Об авторе | Александра Александровна Бруй родилась в 1988 году в Узбекистане. Окончила Тульский государственный университет. Прозаик, редактор. Рассказы публиковались в литературных журналах и альманахах. Резидент Переделкино. Живет в Туле.
Публикация в рамках совместного проекта журнала с Ассоциацией писателей и издателей России (АСПИР).
Александра Бруй
Принцип отражения
рассказы
1. Овощной
Баб Нина гладит помидор, как сына, и называет цену. Второй рукой тянет из кармана пакет, но покупатель отходит, пакет не пригодится, баб Нина сплевывает и крестится на храм. Луковицы его купола видно из любой точки рынка.
Рынок колхозный, то есть фермерский, и у ног баб Нины — картонка, в цвет колготок, подписано: «деревенское, свое». По сигналу Антон еще выгрузит из «Газели».
С килограмма выходит пятьдесят — сто рублей, потому что баб Нина назначает плавающую цену. У того же Антона напечатано на бумажке, и стоять будет до вечера так. Антон торгует не на земле, а за прилавком — так думают, что перекупщик он.
У длинного Гайрата — иностранные цукини, огурцы в мурашках, помидоры — «бабл гам». Баб Нина допрашивает:
— Что, и морковку сам? И ровную растишь такую?
Гайрат встряхивает уже пустой мешок, пыль летит в сторону баб Нины. Цвет ее пальто — домашний квас. Гайрат тянет из-под прилавка кефир и кивает баб Нине. Она смотрит с приподнятой губой, как дергается под щетиной кадык.
— Вот это точно в магазине купил! — Гайрат отирает кефирные усы, выпячивая бутылку, но баб Нина уже идет к своему ведру. Душит запах укропа и морковки.
Баб Нина зачеркивает на картонке — снижает цену, двигает ведро и крестится на храм. Лучше сейчас не смотреть на баб Нину.
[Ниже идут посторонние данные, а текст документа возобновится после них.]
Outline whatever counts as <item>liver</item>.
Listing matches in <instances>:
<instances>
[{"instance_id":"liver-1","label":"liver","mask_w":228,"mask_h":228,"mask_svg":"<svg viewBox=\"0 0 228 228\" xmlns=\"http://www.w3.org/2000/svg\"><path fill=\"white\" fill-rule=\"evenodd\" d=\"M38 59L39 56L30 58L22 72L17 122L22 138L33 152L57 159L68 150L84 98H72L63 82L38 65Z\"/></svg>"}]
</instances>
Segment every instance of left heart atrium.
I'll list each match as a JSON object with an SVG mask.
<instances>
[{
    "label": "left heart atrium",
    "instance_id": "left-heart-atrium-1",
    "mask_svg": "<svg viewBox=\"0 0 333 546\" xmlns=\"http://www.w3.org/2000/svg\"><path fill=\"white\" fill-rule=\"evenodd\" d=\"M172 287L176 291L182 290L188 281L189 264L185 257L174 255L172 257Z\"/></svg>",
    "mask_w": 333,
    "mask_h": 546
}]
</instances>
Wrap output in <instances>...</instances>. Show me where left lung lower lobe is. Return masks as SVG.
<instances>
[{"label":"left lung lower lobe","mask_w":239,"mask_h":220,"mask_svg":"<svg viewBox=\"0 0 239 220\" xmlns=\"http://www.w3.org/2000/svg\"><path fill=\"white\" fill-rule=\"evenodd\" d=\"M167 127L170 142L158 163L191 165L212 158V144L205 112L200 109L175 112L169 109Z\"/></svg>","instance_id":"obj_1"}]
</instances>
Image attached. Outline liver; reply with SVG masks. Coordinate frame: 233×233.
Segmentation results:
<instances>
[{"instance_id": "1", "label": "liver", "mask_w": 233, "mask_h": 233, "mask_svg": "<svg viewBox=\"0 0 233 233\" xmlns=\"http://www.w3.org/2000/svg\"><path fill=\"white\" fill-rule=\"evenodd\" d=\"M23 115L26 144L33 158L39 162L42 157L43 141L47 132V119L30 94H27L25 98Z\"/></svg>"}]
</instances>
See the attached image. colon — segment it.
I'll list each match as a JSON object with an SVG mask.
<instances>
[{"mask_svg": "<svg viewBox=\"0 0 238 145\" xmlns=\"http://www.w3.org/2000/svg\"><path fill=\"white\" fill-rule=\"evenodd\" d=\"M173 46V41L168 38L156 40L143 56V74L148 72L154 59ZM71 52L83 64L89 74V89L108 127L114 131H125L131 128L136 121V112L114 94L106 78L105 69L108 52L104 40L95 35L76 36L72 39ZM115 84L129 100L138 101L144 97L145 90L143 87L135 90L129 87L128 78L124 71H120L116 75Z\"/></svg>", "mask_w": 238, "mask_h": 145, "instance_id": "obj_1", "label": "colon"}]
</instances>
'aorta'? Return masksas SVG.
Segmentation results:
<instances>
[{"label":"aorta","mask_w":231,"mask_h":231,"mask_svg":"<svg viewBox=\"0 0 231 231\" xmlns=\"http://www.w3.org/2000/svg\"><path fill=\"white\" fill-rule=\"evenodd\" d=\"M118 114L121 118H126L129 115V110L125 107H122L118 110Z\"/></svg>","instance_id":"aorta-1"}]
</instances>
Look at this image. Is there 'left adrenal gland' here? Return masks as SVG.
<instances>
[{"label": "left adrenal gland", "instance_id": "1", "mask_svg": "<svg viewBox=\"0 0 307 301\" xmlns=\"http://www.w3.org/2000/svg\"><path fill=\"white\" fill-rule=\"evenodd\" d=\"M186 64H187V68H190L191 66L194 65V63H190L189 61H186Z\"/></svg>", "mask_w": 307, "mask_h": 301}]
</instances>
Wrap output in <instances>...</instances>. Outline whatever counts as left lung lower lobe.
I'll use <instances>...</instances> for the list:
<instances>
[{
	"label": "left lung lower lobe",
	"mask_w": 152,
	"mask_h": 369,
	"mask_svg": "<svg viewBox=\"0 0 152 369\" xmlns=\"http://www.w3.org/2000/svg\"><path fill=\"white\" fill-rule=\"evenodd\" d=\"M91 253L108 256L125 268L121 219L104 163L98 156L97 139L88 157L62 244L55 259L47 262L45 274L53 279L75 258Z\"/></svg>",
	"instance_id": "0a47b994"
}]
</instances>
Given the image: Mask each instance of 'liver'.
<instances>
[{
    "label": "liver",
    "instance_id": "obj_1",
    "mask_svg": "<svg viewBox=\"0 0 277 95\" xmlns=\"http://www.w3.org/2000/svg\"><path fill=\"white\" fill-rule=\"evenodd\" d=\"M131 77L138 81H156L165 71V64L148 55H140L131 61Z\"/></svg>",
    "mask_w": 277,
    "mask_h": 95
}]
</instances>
Тени продавцов сереют — скоро будет жара. Человек двадцать покупателей в обед, и вялая тишина, потом сумка на поясе толстой Маши, крик: «За места готовим!»
Толстая Маша орет, что метр на метр — это минимум. Она арендовала у муниципалов всю землю и сама тоже торгует на входе, у ворот.
— Нечего права качать!
Баб Нина достанет из молочного пакета триста разглаженных рублей: подавись, кривоногая, то есть возьми, Маша. А та нагнется, сглатывая сумку животом:
— Это ваши такие помидорчики? Ну надо же! — и берет один, и кусает, бесплатно. Вот теперь можно смотреть на баб Нину: она улыбается, пока Маша не отойдет. Всё, теперь снова лучше не смотреть на баб Нину. Вот летит подхваченная ветерком луковая шелуха.
Полукруг рынка. В голове — городская администрация, в ногах храм. Стихает солнце, выходит толстая Маша:
— За место теперь будет собирать Гоблин! — и лупит меж лопаток короткому, как молодой огурец, пацану. Он будет помощник. Гоблин расправляет плечики. Начинается обход.
«Метр на метр — это минимум, даже если колхозник», — баб Нина читает по губам, как инструктирует молодого толстая Маша. Баб Нина крестится; в пыли за ведром пенятся плевки.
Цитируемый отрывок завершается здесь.